As to other web sites covering the game, well it seems RPGNet isn’t alone. The same few fanboys have been banned from several of the more popular gaming sites, posts regarding the game are nothing but ads for it, and there are no serious web sites out there devoted to its play. Apart from Decipher's own site (and the forums are a mess for new players and are in serious need of a redesign) there are perhaps a couple of blogs and neither has been updated with anything of value in weeks. Yes I know that there are a lot of active blogs on the Decipher site itself, but be realistic it's a Catch-22 - who will read those blogs if non-Decipher blogs aren't out there bringing players in? Hmmm, sounds all very 'exclusive' to me, as the RPGNet poster indicated.
A game developer friend of mine gives the game a year.

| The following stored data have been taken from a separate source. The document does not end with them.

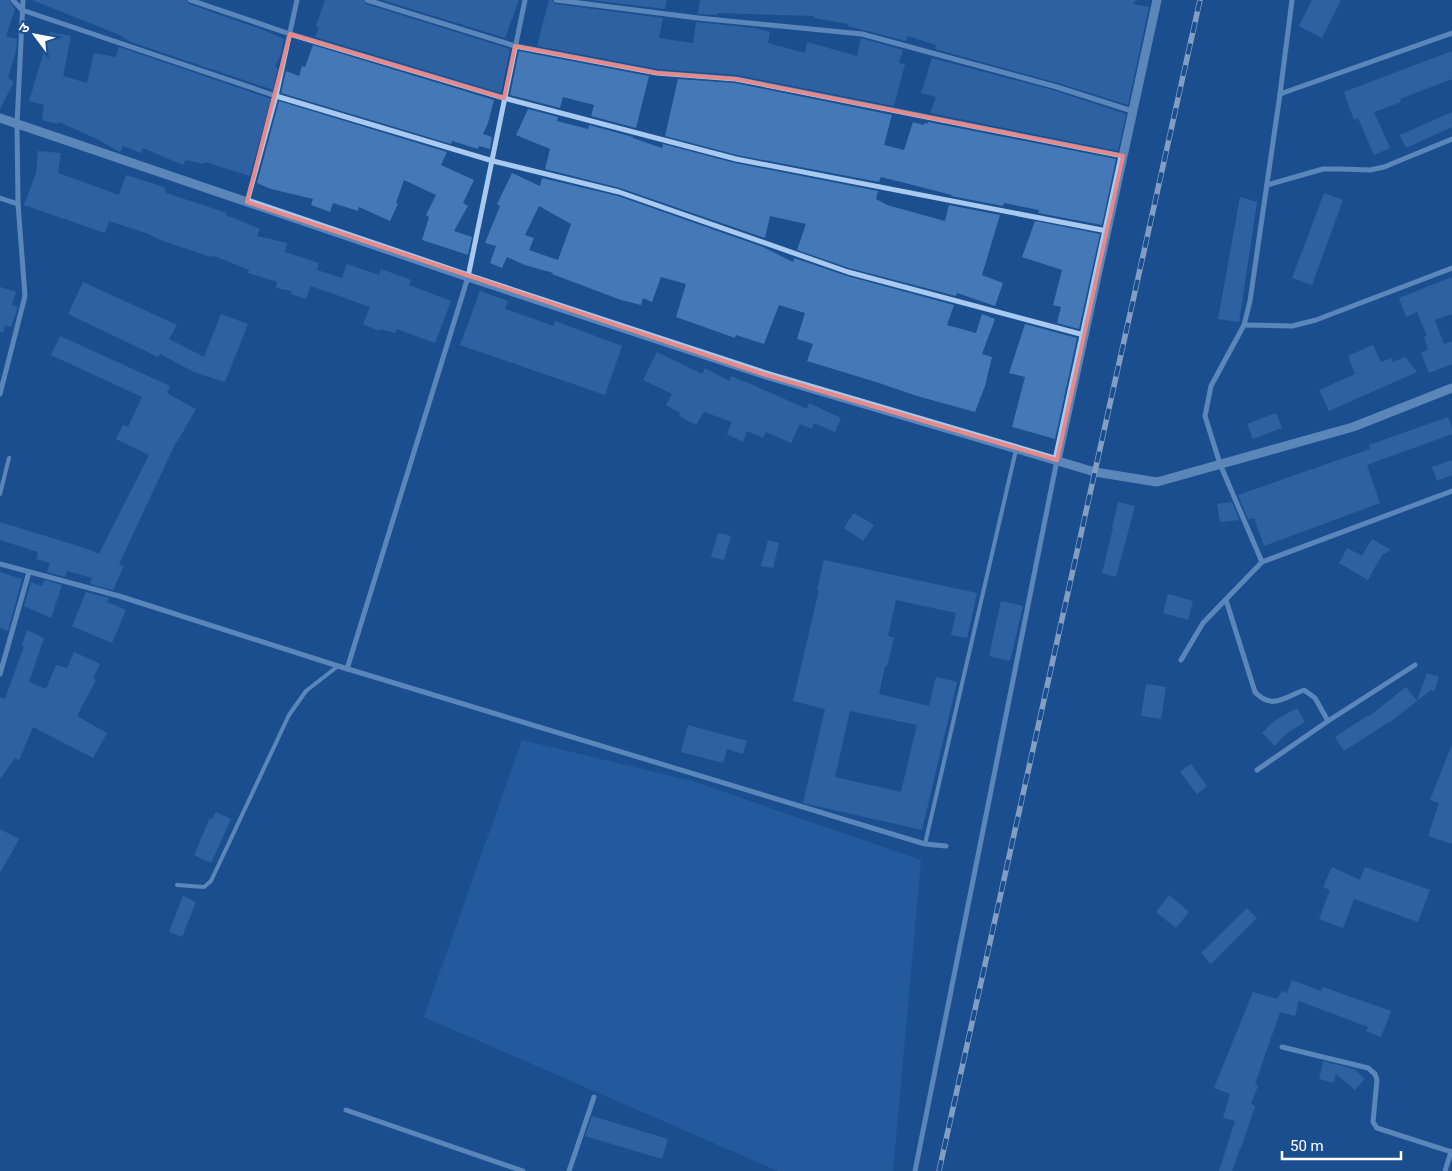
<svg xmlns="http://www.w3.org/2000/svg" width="1452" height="1171" font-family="Roboto,'Noto Sans Devanagari',sans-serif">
<rect width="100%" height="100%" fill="#1b4f8f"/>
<path fill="#2e69ad" d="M 522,740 L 692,781 L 921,860 L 893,1171 L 778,1171 L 424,1017 Z"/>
<g fill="#4478b7" fill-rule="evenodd">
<path d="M 0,0 L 9,0 L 15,9 L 6,36 L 17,39 L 16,51 L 8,78 L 14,82 L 0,109 Z"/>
<path d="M 32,0 L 186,0 L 189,4 L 266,31 L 284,39 L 281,54 L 275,67 L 278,68 L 273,90 L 128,41 L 128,40 L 122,37 L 122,36 Z"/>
<path d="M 325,0 L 363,0 L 366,4 L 510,49 L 501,93 L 315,37 L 319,28 L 316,26 Z"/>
<path d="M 382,0 L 519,0 L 505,38 Z"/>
<path d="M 549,0 L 552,0 L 555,4 L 663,18 L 659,38 L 693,43 L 696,22 L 755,28 L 770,32 L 768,43 L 805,53 L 807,42 L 857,56 L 861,38 L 903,50 L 899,63 L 905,64 L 894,106 L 737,75 L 658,69 L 537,46 Z"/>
<path d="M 591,0 L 667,0 L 665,9 Z"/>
<path d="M 700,0 L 1137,0 L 1132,4 L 1149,7 L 1128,105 L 1058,83 L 935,49 L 936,45 L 908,36 L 906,41 L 848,26 L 849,24 L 814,18 L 814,16 L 718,13 L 717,15 L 698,14 Z"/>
<path d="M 1312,0 L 1341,0 L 1322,38 L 1299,26 Z"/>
<path d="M 50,32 L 71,36 L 63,76 L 87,83 L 94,53 L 116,57 L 119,47 L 271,99 L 250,176 L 205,162 L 204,164 L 186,160 L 183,165 L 143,148 L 141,153 L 123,146 L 120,152 L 97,139 L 59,122 L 58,124 L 42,120 L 44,105 L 29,101 Z"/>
<path d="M 313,45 L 494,100 L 488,123 L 483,134 L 492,137 L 490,149 L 479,146 L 478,149 L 452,141 L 451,144 L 281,93 L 286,71 L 299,76 L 302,66 L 305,67 Z"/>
<path d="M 519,51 L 649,76 L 636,128 L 591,116 L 594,105 L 563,97 L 560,108 L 510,95 Z"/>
<path d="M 1452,51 L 1452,79 L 1400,99 L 1401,102 L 1374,112 L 1390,148 L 1374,155 L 1358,118 L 1354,120 L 1344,92 Z"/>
<path d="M 932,58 L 1056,91 L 1126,114 L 1118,151 L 930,113 L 936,97 L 921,93 Z"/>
<path d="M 678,79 L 735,83 L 892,115 L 884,145 L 904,150 L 913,122 L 924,125 L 924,123 L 927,124 L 928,122 L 1116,159 L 1102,225 L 1038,213 L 1039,210 L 1004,203 L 1003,206 L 951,196 L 952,195 L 881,177 L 879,182 L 737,155 L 665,136 Z"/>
<path d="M 279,101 L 447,152 L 441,165 L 474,180 L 463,203 L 468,206 L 454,231 L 472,237 L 468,255 L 422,240 L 429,217 L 426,215 L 436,195 L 404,180 L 396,203 L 398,204 L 390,221 L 359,207 L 358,211 L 333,203 L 330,212 L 311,205 L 313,199 L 271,189 L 257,183 Z"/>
<path d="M 528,109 L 558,117 L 557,121 L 588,129 L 589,125 L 633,137 L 633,138 L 662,148 L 663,144 L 735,163 L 878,191 L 876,199 L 887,205 L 945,221 L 949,205 L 1000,215 L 982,275 L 1003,283 L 995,306 L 957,293 L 956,296 L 849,268 L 797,250 L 806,224 L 770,216 L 765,238 L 620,188 L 545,169 L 550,149 L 516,135 Z"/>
<path d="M 1452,112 L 1452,127 L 1406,148 L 1400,135 Z"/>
<path d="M 38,151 L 61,153 L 58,173 L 119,195 L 126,175 L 164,187 L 166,193 L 227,213 L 226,215 L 260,229 L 257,236 L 287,243 L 285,252 L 319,263 L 317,270 L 342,278 L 347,264 L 379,275 L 381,269 L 411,280 L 409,285 L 451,301 L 435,343 L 397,329 L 395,333 L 380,329 L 379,331 L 363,324 L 370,307 L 311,286 L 306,299 L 291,294 L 292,291 L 276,288 L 277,282 L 248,273 L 249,270 L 212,255 L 211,257 L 163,241 L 146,233 L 109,221 L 105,233 L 24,205 L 36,173 Z"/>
<path d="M 512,173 L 540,186 L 542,178 L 618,196 L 763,247 L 793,262 L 794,258 L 847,276 L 954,305 L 947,325 L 976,333 L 982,314 L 995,319 L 982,354 L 992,357 L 985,386 L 975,412 L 917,396 L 879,383 L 807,361 L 813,344 L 797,339 L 805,313 L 779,305 L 764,344 L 736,335 L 735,338 L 676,317 L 686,284 L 661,277 L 652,302 L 643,298 L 641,305 L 621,300 L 552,274 L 553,273 L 525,265 L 507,257 L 502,268 L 490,263 L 496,246 L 485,243 L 500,206 L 497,204 ZM 539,206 L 571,224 L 558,260 L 529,250 L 534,238 L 525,235 Z"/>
<path d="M 1324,193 L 1343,200 L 1312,285 L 1292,278 Z"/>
<path d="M 1240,197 L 1257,202 L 1239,322 L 1218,319 Z"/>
<path d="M 1035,221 L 1100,234 L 1079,329 L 1057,323 L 1061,307 L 1053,305 L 1062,270 L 1022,257 Z"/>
<path d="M 1452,277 L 1452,314 L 1435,320 L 1444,344 L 1452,341 L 1452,364 L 1429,373 L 1421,353 L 1428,349 L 1424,337 L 1427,336 L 1417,312 L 1406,317 L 1399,298 Z"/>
<path d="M 83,282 L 177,325 L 169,339 L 204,357 L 221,314 L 248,324 L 225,382 L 194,372 L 160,354 L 158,357 L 68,314 Z"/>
<path d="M 0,287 L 16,292 L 12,305 L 18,307 L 11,327 L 5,325 L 3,333 L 0,332 Z"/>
<path d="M 480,291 L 508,301 L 505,309 L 554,326 L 555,321 L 622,346 L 605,395 L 460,345 Z"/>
<path d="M 1025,324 L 1077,338 L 1055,439 L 1012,427 L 1025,377 L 1009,373 Z"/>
<path d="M 60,336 L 170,386 L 167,393 L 196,409 L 177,442 L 176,442 L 119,564 L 124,566 L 113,590 L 90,584 L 92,578 L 67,571 L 65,577 L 47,572 L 50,563 L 36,559 L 38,552 L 0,540 L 0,522 L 91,550 L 99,554 L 149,455 L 116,439 L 123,425 L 128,427 L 142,397 L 51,355 Z"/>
<path d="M 1373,345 L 1381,362 L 1391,358 L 1393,362 L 1405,357 L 1417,372 L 1329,411 L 1319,390 L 1355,374 L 1348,356 Z"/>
<path d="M 657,352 L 702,374 L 705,368 L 729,381 L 731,376 L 753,385 L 807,409 L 809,403 L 841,418 L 835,432 L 814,423 L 812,429 L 800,424 L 791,443 L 766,432 L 763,438 L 747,431 L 743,442 L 727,434 L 732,422 L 704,412 L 696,425 L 679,416 L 680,413 L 666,405 L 672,394 L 643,380 Z"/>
<path d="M 1276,413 L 1282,428 L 1253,439 L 1247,424 Z"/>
<path d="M 1448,417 L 1452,428 L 1452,434 L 1367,465 L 1380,503 L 1264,546 L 1254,518 L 1248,519 L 1238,495 L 1370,449 L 1369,445 Z"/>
<path d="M 1452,460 L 1452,475 L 1437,481 L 1432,467 Z"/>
<path d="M 1118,502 L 1135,506 L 1116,577 L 1102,573 L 1113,528 L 1112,528 Z"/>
<path d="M 1232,502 L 1239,520 L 1220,522 L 1217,504 Z"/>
<path d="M 854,513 L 874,525 L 863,541 L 844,528 Z"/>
<path d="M 718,533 L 731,536 L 724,560 L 711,557 Z"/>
<path d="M 1372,539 L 1391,550 L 1382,555 L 1368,580 L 1339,563 L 1347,548 L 1362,556 Z"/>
<path d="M 768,540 L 779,543 L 773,568 L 761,566 Z"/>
<path d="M 824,560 L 977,593 L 967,638 L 951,635 L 956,613 L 896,600 L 888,636 L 894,638 L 887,666 L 885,666 L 879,694 L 929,706 L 936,677 L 957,682 L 922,830 L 803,803 L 825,709 L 793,701 L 819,590 L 817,590 ZM 850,711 L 917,725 L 901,792 L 835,777 Z"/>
<path d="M 0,572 L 22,579 L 8,631 L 0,628 Z"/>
<path d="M 44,580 L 62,585 L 51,618 L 24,606 L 31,582 L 42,586 Z"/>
<path d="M 86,592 L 109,598 L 107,602 L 126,610 L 112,643 L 72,626 Z"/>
<path d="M 1168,594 L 1193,601 L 1188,620 L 1163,613 Z"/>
<path d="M 1001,601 L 1023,606 L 1010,661 L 989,656 Z"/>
<path d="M 27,630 L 44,638 L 29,682 L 46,689 L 56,665 L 67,668 L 74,652 L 100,664 L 93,678 L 96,680 L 77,716 L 107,733 L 93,758 L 33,727 L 19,760 L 15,758 L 0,779 L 0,697 L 5,699 L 24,646 L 22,645 Z"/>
<path d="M 1427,673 L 1439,677 L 1434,692 L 1431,690 L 1389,723 L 1389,722 L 1344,751 L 1335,737 L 1367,716 L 1368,717 L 1406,687 L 1417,701 Z"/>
<path d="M 1146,684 L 1166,687 L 1161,719 L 1141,716 Z"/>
<path d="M 1297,708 L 1305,722 L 1287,733 L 1275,746 L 1262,733 L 1274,721 Z"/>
<path d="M 688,725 L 747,741 L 743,754 L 727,749 L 723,763 L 681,752 Z"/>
<path d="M 1451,747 L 1452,747 L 1452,844 L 1428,836 L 1439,803 L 1430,800 Z"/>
<path d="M 1191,764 L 1207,786 L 1197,794 L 1180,772 Z"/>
<path d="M 216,812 L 231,819 L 211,863 L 194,855 L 210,818 L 212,819 Z"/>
<path d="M 0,829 L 19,839 L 0,873 Z"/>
<path d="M 1332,867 L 1360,880 L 1365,867 L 1430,890 L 1418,922 L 1354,899 L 1343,928 L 1319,919 L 1330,890 L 1323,887 Z"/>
<path d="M 1169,895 L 1189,912 L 1176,928 L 1156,912 Z"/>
<path d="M 183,896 L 196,902 L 182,937 L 169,932 Z"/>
<path d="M 1247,908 L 1257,918 L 1211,964 L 1201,953 Z"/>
<path d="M 1292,980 L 1321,991 L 1323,987 L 1391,1011 L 1381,1037 L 1366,1031 L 1368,1027 L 1299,1001 L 1295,1016 L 1280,1012 L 1255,1084 L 1258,1086 L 1251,1104 L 1255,1106 L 1241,1148 L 1240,1148 L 1232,1171 L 1219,1171 L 1235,1121 L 1223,1118 L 1230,1094 L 1214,1088 L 1253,992 L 1277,999 L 1282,991 L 1287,993 Z"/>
<path d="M 1322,1061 L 1354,1069 L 1365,1079 L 1355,1090 L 1336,1074 L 1334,1083 L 1319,1079 L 1323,1062 Z"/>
<path d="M 592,1116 L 668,1139 L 662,1159 L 585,1136 Z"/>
</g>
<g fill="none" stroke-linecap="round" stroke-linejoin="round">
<g stroke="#a9c9ee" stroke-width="4">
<path d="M 0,494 L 9,458"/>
<path d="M 925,844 L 1016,450"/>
<path d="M 177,885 L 204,887 L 211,881 L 289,715 L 306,691 L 338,666"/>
</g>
<g stroke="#a9c9ee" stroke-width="5">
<path d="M 13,0 L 22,10 L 276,96 L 493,161 L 619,192 L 848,272 L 1084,335"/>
<path d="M 190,0 L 290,34 L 504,98 L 736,159 L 1107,231"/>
<path d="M 367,0 L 515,46 L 657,73 L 736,79 L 1123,156"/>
<path d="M 556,0 L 698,18 L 862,34 L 1057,87 L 1132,111"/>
<path d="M 1292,0 L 1280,94 L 1250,301 L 1244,325 L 1211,386 L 1205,416 L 1220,464 L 1262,562 L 1452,491"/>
<path d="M 1280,94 L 1452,33"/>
<path d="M 1267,185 L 1323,169 L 1339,169 L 1370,170 L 1384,167 L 1452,139"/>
<path d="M 0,198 L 18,204 L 17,124 L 23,0"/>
<path d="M 247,202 L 276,96 L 297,0"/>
<path d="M 1244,325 L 1292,326 L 1316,320 L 1452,268"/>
<path d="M 0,394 L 25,296 L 18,204"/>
<path d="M 0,564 L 119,596 L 338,666 L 925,844 L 946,846"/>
<path d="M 1226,600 L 1255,692 C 1272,710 1284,698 1304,690 L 1315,698 L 1328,721 L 1415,665"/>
<path d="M 1181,660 L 1203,623 L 1262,562"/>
<path d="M 347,669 L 468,277 L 525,0"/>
<path d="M 0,674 L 29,572"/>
<path d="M 1257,770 L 1328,721"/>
<path d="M 1282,1047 L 1368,1068 L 1375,1074 L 1377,1080 L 1373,1122 L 1377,1128 L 1452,1152"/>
<path d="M 346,1110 L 523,1171"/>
<path d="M 569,1171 L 594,1097"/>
<path d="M 915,1171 L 1057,460"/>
<path d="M 1445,1171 L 1451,1152"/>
</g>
<g stroke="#a9c9ee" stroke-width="9">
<path d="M 0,118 L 468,277 L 763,374 L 1095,472 L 1157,482 L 1353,427 L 1452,388"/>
<path d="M 1057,460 L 1157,0"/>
</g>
<g stroke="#fff" stroke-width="5.5">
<path id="rail" d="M 939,1171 L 1200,0"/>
</g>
<use href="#rail" stroke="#1b4f8f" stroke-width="4" stroke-dasharray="11" stroke-linecap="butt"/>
</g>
<path d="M0 0H1452V1171H0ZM 290,34 L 504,98 L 515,46 L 657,73 L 736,79 L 1123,156 L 1057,460 L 763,374 L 247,202 Z" fill="#1b4f8f" fill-opacity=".55" fill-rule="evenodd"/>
<path fill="none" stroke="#e88989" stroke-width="4" stroke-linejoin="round" d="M 290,34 L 504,98 L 515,46 L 657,73 L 736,79 L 1123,156 L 1057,460 L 763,374 L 247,202 Z"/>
<g transform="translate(35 35) rotate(302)" stroke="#1b4f8f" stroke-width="4" paint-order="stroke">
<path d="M0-4L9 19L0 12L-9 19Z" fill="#ffffff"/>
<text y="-8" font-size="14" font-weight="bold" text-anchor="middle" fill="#ffffff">उ</text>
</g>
<path d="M1282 1151v8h119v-8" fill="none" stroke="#ffffff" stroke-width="2.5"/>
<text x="1290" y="1151" font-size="15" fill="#ffffff" stroke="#1b4f8f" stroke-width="4" paint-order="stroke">50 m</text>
</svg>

He reckons that by the summer con season Decipher will be shedding staff (a convention booth at Origins or GenCon, accommodation, etc is not cheap) and by Christmas Fight Klub will be yet another dead CCG. I would follow the Silverhand First Law of CCG's - wait for the first expansion to hit the stores. At least then you know it wasn't a one-shot. Oh wait, Decipher aren't using stores.....
Perhaps them releasing the game spiel originally on April 1, 2008 was ironically coincidental...
UPDATE: Last Monday it was announced that Rick Eddleman pled guilty to 12 charges relating to the embezzlement of $1.5 million from Decipher. At the same time it was announced that Decipher had written off losses totalling $8.9 million. Wow, just wow, and my friend gives the game a year?